Hey I'm completely new to this so I'm so sorry if there's already a thread about this !

I have a 1999 mk1 Audi TT 1.8T. The last few months my fuel gauge has been playing up ! It doesn't go any lower than the halfway 1/2 tank mark. If I fill the tank up the gauge moves up in relation to the amount of fuel I've put in but only goes as low as half way , so I haven't seen the fuel light come on in months even though there's clearly no fuel! I've had to reset my mileage counter every time I put fuel in and get to work out how many miles I can do before I run out !

Any help , suggestions and tips would be appreciated !!!

Thanks guys !!! !


----------



## Hoggy (May 8, 2002)

Hi, If you have the Fuel Range (miles left in tank) on your DIS & it gives the same but incorrect reading as the gauge it's the fuel level senders in the tank, otherwise it's a dash pod prob.
£120 ish to send away for repair.
Hoggy.


----------



## Dash (Oct 5, 2008)

Probably the fuel gauge as Hoggy said, mine went a long time ago. My temperature gauge recently followed.

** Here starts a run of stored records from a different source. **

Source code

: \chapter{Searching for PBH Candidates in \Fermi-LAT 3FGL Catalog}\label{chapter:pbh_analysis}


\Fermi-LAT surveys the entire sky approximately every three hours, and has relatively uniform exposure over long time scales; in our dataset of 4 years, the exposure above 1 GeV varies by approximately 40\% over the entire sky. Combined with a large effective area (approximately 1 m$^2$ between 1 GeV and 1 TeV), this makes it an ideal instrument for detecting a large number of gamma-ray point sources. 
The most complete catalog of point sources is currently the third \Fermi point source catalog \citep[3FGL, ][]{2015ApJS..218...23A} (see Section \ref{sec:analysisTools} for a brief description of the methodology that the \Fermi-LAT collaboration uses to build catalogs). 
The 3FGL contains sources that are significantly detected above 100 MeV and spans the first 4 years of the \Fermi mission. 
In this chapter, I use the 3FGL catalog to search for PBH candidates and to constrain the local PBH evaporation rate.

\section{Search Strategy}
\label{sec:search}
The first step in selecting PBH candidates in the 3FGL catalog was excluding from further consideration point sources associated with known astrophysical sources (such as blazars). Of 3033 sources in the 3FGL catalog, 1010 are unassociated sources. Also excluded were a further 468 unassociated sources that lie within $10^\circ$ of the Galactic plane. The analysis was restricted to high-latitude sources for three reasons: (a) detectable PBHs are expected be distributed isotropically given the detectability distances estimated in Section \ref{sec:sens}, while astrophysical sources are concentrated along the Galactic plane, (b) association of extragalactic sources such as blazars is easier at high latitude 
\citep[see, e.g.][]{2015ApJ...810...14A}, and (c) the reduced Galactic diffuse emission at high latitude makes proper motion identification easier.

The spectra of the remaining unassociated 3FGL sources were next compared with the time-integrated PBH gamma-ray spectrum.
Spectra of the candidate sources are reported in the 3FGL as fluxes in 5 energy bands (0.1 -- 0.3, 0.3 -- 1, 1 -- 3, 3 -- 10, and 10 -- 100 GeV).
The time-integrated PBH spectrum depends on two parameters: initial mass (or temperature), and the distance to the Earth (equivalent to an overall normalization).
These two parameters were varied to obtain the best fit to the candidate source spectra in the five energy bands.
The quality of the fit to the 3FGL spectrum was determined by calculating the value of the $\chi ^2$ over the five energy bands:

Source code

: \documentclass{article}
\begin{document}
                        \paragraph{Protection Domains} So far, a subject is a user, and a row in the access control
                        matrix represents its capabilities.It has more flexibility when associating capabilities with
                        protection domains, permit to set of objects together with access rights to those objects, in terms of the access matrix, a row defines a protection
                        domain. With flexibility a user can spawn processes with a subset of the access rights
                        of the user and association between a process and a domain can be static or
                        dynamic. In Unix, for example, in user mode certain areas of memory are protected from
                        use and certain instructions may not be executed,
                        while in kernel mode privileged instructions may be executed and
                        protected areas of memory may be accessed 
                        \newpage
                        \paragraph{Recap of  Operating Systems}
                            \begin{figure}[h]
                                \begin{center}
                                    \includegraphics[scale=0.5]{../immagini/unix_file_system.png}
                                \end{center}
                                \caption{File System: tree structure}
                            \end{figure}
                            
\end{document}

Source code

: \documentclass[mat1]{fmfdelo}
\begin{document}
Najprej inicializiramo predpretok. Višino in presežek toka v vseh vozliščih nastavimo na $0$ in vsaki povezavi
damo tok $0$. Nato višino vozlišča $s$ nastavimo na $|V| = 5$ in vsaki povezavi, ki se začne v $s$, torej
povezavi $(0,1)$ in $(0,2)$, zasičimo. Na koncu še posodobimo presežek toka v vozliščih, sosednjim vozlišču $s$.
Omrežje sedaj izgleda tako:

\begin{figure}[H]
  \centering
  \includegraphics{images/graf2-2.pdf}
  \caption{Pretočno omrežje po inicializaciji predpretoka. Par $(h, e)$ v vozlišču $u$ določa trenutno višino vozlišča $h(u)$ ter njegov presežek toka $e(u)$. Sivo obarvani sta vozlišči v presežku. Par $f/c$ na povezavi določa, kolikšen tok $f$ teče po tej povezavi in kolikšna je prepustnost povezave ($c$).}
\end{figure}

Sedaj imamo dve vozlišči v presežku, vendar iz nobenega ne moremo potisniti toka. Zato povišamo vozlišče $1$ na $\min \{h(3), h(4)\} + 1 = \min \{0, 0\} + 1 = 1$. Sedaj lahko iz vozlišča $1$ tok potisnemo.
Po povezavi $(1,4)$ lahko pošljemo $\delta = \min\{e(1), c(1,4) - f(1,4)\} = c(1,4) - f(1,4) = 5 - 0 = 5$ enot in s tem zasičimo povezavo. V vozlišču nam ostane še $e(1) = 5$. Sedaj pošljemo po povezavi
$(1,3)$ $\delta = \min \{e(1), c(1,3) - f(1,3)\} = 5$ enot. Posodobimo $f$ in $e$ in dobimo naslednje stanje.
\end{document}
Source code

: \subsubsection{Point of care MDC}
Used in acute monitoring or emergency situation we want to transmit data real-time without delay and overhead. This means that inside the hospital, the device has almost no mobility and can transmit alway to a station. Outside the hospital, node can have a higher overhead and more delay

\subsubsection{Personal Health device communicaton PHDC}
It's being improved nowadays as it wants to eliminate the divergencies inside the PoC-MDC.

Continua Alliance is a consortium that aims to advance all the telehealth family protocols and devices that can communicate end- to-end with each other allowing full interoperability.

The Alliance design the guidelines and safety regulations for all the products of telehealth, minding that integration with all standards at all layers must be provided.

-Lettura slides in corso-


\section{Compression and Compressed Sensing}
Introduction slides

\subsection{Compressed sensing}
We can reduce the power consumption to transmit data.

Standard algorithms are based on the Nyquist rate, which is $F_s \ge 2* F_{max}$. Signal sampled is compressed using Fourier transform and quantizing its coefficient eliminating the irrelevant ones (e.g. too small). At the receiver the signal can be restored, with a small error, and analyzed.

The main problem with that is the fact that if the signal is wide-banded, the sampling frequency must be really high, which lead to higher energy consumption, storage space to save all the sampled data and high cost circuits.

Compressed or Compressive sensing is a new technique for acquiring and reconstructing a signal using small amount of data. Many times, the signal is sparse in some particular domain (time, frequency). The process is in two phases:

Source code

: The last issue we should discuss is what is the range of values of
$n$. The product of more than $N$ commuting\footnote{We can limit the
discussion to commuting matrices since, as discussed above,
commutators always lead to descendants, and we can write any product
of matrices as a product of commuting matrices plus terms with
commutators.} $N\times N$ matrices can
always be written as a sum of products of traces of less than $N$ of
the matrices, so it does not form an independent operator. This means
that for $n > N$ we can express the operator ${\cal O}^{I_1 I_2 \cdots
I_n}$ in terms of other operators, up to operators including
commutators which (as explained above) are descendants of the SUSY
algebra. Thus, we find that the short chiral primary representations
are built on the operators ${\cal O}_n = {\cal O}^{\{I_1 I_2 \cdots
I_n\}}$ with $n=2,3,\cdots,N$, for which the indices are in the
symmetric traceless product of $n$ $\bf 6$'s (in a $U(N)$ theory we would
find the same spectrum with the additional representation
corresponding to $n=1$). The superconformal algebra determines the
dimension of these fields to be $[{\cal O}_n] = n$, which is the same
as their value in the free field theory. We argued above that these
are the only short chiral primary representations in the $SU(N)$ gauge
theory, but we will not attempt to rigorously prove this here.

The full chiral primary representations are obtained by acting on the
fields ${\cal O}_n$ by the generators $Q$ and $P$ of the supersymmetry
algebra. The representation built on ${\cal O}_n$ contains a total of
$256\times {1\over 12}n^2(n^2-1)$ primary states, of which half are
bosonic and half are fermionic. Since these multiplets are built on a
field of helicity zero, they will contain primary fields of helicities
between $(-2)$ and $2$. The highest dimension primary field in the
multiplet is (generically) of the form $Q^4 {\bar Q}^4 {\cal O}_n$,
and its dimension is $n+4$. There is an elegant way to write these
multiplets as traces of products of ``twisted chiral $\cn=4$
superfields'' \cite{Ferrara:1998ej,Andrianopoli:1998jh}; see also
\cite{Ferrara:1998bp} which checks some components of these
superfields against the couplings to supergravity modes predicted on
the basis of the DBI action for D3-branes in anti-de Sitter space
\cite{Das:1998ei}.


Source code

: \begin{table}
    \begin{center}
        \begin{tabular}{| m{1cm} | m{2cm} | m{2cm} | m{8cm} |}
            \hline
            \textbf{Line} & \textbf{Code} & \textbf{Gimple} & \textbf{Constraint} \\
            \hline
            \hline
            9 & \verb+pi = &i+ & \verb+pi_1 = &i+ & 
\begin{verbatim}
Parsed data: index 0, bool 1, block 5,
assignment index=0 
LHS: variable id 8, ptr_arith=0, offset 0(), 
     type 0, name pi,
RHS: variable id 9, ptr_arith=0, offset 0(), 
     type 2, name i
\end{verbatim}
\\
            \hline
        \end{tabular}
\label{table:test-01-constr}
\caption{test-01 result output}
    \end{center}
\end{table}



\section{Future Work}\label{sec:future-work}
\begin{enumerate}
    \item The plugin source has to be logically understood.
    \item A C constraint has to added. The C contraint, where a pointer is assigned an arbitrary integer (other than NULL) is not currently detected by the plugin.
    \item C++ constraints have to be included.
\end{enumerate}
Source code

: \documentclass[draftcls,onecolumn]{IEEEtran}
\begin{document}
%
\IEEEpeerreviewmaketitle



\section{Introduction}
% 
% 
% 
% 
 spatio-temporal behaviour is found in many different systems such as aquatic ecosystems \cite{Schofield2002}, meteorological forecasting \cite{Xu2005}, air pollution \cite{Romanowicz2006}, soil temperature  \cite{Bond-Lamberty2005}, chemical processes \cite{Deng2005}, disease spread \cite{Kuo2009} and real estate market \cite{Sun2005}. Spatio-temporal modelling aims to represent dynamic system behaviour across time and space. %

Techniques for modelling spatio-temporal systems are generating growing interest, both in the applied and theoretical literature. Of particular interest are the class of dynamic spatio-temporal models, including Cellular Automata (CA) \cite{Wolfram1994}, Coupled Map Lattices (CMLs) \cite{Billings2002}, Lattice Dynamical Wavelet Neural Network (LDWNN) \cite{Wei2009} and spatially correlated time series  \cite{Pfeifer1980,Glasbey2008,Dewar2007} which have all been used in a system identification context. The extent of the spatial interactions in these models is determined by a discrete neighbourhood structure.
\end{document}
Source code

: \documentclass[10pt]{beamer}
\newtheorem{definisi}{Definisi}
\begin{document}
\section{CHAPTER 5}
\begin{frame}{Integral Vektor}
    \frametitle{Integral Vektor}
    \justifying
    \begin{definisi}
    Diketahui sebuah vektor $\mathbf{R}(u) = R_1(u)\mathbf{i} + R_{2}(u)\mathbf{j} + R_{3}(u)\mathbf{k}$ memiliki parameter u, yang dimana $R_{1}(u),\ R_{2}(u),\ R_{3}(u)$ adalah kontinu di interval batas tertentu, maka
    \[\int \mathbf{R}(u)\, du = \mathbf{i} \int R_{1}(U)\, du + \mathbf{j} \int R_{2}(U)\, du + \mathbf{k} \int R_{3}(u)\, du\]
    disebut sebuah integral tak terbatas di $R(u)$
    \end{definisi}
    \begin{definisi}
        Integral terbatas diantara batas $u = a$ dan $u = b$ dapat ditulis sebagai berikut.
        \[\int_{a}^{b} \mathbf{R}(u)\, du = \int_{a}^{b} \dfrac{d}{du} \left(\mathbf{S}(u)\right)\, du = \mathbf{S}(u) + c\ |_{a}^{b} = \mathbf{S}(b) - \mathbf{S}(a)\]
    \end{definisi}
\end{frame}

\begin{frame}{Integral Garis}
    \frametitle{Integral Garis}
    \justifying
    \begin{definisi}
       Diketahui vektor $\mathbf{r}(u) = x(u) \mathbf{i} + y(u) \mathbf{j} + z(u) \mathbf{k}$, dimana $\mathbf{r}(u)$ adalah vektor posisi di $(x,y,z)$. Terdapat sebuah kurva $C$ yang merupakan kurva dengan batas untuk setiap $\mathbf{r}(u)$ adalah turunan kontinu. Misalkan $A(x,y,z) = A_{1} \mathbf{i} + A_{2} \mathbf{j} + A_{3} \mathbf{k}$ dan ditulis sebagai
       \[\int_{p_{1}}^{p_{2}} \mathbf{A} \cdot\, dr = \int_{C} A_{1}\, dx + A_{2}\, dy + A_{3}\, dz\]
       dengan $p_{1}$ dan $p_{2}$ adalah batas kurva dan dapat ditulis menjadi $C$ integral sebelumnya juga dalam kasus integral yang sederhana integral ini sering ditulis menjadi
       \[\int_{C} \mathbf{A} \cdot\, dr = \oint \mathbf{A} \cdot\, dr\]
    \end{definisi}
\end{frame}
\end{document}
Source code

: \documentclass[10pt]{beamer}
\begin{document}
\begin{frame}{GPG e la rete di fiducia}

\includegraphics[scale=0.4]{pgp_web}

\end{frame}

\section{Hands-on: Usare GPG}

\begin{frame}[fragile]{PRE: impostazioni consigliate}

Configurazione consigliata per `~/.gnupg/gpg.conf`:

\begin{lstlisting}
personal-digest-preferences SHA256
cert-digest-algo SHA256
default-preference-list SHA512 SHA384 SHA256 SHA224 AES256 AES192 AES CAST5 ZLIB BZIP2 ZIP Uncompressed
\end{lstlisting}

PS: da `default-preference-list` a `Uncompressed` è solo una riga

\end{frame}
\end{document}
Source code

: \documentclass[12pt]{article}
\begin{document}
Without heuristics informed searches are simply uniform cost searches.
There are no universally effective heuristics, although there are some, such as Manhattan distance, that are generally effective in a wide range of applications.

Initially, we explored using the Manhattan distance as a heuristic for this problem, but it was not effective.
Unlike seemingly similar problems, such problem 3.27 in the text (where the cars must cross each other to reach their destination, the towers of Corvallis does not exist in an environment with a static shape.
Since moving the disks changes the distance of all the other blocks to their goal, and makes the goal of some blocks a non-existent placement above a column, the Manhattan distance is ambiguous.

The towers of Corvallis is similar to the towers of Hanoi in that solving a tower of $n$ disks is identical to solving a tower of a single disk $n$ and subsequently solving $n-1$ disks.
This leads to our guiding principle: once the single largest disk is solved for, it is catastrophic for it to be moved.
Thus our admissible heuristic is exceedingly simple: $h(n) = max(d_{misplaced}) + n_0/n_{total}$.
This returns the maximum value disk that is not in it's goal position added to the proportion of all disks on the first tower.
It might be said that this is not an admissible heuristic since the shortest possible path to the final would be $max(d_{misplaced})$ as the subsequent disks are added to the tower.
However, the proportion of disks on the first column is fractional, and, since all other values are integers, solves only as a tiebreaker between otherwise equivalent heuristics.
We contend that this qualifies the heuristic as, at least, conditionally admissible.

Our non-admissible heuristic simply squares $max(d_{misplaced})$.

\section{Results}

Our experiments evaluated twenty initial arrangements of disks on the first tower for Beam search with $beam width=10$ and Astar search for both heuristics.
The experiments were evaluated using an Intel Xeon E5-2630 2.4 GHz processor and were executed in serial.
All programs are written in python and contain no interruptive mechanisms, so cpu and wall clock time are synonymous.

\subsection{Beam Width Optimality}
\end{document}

If you can't be bothered with the hassle of removing it and posting it off for repair, you soon get used it it being offset!


----------



## DarrylJayne (Oct 1, 2015)

Thanks both ! 
I don't have the miles to empty on my screen ( annoying , wish I did ) so I just have to make an estimate on the miles I can do and cross my fingers I don't run out of petrol ! I've kind of got used to it but I feel it's making me put fuel in that I dont need as I guess that the tank is near empty when it's probably still got a good amount left in there! Ahhh stressful having such pretty cars ey!!!


----------



## YELLOW_TT (Feb 25, 2004)

Welcome


----------



## Dash (Oct 5, 2008)

Honestly, I usually reset the trip computer every time I fill up. I generally brim about 50l in when I reach 250l mark. If I'm doing a long journey I just wait for the thing to go beep at me. There's easily 50 miles in there if driven carefully.

I think the tank on mine is 62l? Just check your manual and it'll say and you know how much you've got left the next time you fill. Divide that over your average fuel consumption and you have a good idea about whether you're filling it excessively frequently.


----------